Detective Anthony Green of the D.C. police force obtained a false confession from Donel Vaughn to being the triggerman in a shooting in SouthEast D.C. which left two women wounded and Vaughn facing charges of assault with intent to kill. How did Detective Green get Vaughn to confess to something he didn't do? The answer is there for all to see on Donel's videotaped interrogation, a practice only recently adopted by the DC police. On the tape, recently aired on Fox News, Green engages in the following tactics:
1) he told Vaughn his grandmother had died from a heart attack she suffered when police came to search her apartment looking for evidence against Vaughn;
2) he lied and said that Vaughn's fingerprints were on the gun;
3) he could get life in prison for stealing the car (lie)
4) the FBI was on the case (another lie) and the police chief wanted answers;
5) Under oath during a motion to suppress, detective green also admitted falsely telling vaughn his arrest record could be expunged under the youth act.
6) And Green also admitted telling Vaughn he was responsible for his grandmother's death and should commit suicide.
Green's actions have been defended by Asst Police Chief Winston Robinson who told FOX News that Green's actions were perfectly legal. As long as Green did not promise a lighter sentence or the dropping of charges, everything is fair game. Let's hope the trial court does not accept this reasoning -- a lie about expungement sounds like a promise of leniency to these ears and a lie about a life sentence is a threat of harm. This confession should be tossed and Green should be disciplined.
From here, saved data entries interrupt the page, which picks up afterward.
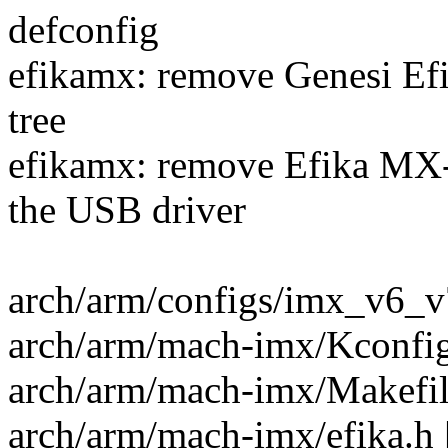
defconfig
efikamx: remove Genesi Efi
tree
efikamx: remove Efika M
the USB driver
arch/arm/configs/imx_v6_v7
arch/arm/mach-imx/Kconfig 
arch/arm/mach-imx/Makefile
arch/arm/mach-imx/efika.h |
The DC Police Department also needs to get some training on how to interrogate on videotape -- now -- before they continue to use tactics that are a recipe for involuntary and false confessions.
Green's actions are also abhorrent because we now know that he fed "false facts" to Vaughn to get him to falsely confess. "False facts" occur when an investigator has a theory about a case which later turns out to be false. This theory leads the detective to pressure a suspect to give a confession that fits the theory. When other evidence proves the theory to be false, the investigator is busted. In the shooting, eyewitnesses told police that the shooter was the driver. Green, who thought that police told him that Vaughn was the driver, pressured Vaughn to admit to being the driver and then the shooter. The only problem -- Green got it wrong. Police officers actually told Green that Vaughn was the last to bale out of the car --from the back seat, not the front seat. Not only was Vaughn's confession coerced, it was false, at least with respect to critical information that could lead to an acquittal on the specific intent crime of assault with intent to kill.